Roots of the Next Financial Crisis: The Last One’s Veterans Give Views
The following is an excerpt from Reuters' Financial Regulation Forum blog. Read the original article in its entirety here.
There is a general consensus that the next financial crisis will follow the familiar arc of bubble, falling asset values, a run, credit/liquidity crunch, finger-pointing, new regulation, financial innovation, and unintended consequences for both regulation and innovation. There is less consensus about the where, when, how, and why.
Perceived risks range from disruptive financial technologies and shadow banking to political turmoil in Brazil and economic weakness in China.
I asked experts including policy veterans of the last crisis for their thoughts on the near-term probability of another one, including their views on sources of risk listed below.

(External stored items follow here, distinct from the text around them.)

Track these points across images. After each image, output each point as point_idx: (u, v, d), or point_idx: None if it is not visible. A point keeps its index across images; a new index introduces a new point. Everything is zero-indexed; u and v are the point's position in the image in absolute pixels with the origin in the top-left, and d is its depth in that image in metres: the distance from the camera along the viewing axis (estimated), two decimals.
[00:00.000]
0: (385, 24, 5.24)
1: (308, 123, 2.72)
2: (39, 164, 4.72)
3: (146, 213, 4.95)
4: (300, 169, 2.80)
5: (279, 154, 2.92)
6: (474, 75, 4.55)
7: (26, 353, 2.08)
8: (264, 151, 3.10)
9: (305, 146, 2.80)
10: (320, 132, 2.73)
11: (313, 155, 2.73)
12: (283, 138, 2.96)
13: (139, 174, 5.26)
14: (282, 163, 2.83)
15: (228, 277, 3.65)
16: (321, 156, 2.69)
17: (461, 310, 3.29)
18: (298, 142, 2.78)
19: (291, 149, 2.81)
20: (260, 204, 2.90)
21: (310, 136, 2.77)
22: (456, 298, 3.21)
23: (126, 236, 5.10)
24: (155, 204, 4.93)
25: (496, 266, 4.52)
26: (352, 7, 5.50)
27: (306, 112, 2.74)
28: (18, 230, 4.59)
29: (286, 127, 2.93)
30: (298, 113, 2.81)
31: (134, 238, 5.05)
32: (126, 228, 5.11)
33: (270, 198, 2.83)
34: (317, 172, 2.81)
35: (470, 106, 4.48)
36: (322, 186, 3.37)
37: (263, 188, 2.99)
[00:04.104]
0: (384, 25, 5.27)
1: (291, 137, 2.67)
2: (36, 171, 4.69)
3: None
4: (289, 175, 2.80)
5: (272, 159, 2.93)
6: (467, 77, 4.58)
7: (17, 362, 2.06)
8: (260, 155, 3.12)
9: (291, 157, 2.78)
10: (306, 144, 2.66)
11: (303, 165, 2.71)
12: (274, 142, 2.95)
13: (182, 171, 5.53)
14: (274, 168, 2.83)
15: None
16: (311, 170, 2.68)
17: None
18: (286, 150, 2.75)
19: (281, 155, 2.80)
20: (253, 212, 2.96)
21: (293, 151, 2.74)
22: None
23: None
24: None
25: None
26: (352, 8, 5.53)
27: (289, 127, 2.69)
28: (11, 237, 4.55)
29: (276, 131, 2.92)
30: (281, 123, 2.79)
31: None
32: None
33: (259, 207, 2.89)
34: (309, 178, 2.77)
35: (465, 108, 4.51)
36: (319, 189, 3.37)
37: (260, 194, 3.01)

Their responses, which reflect their own views and not necessarily the views of the organizations that they work for, are set out below this list.
Gaurav Vasisht, Director of Financial Regulation, the Volcker Alliance; Executive Deputy Superintendent of the Banking Division of the New York State Department of Financial Services (2012 – 2013).

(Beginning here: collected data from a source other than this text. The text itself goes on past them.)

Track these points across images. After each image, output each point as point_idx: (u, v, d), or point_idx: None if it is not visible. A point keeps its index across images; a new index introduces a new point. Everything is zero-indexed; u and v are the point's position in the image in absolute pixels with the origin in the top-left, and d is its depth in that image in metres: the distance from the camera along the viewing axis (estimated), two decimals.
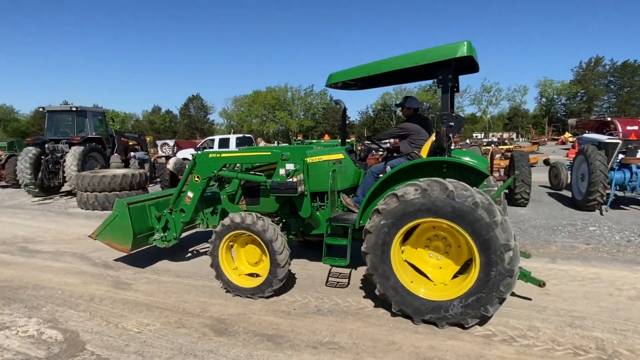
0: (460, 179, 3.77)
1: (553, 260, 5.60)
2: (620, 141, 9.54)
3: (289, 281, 4.91)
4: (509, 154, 13.24)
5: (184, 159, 15.22)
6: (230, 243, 4.65)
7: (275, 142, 55.75)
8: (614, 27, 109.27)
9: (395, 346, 3.45)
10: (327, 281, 4.98)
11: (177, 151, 20.86)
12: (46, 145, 13.40)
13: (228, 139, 19.78)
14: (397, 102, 5.46)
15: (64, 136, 14.21)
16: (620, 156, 8.96)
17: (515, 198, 9.08)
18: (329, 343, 3.54)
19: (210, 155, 5.04)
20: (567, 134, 47.75)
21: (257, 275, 4.63)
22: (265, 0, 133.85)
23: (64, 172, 12.90)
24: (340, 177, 4.83)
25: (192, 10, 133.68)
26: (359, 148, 5.57)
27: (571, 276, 4.96)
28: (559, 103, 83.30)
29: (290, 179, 4.32)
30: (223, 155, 5.03)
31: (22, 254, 6.76)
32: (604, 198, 8.41)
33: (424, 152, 4.55)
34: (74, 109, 14.40)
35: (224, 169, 5.03)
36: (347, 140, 5.69)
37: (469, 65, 4.31)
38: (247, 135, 22.47)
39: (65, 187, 13.86)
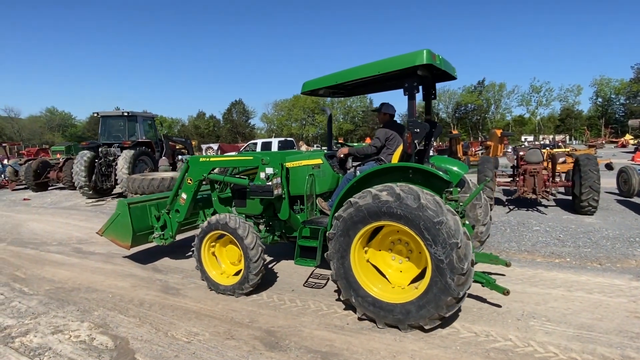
0: (427, 185, 3.85)
1: (638, 277, 4.96)
2: None
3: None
4: (570, 158, 12.21)
5: None
6: (213, 244, 4.89)
7: (315, 145, 55.84)
8: None
9: None
10: (305, 281, 5.14)
11: (221, 155, 21.23)
12: (99, 149, 13.96)
13: (270, 143, 19.94)
14: (373, 109, 5.41)
15: (116, 140, 14.77)
16: None
17: (582, 206, 8.28)
18: None
19: (201, 159, 5.37)
20: (627, 136, 44.51)
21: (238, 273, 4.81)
22: (305, 5, 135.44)
23: (115, 174, 13.39)
24: (318, 182, 4.95)
25: (232, 19, 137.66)
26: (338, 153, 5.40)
27: None
28: (617, 103, 77.84)
29: (269, 183, 4.58)
30: (212, 159, 5.39)
31: (76, 255, 6.94)
32: None
33: (396, 158, 4.58)
34: (126, 114, 14.96)
35: (212, 172, 5.30)
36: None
37: (444, 72, 4.30)
38: (288, 138, 22.55)
39: (117, 189, 14.38)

Eight years following the onset of the crisis the risk of runs and fire sales remains all too real. A fundamental reason why is that financial institutions without access to the bank safety net and which operate outside the strictures of prudential regulation remain heavily reliant on runnable short term funding techniques to finance their long term assets.
This funding structure introduces in the markets the risk of runs that plagued depository institutions before deposit insurance. Given the increasing interconnectedness of the markets, including through central clearing counterparties and investment vehicles, the failure or stress of a large market participant can be transmitted astonishingly rapidly throughout the system, possibly leading to cascading market-wide failures.
Compounding matters, our regulatory framework itself remains a problem. It deprives regulators of a comprehensive understanding of the risks in the system and the tools necessary to mitigate those risks. As an example, the Federal Reserve, which has a mandate for financial stability lacks reach into systemically important parts of the financial markets, while the SEC and CFTC, which may have the reach appear to not have a stability mandate. This makes implementation of financial stability policy difficult to achieve.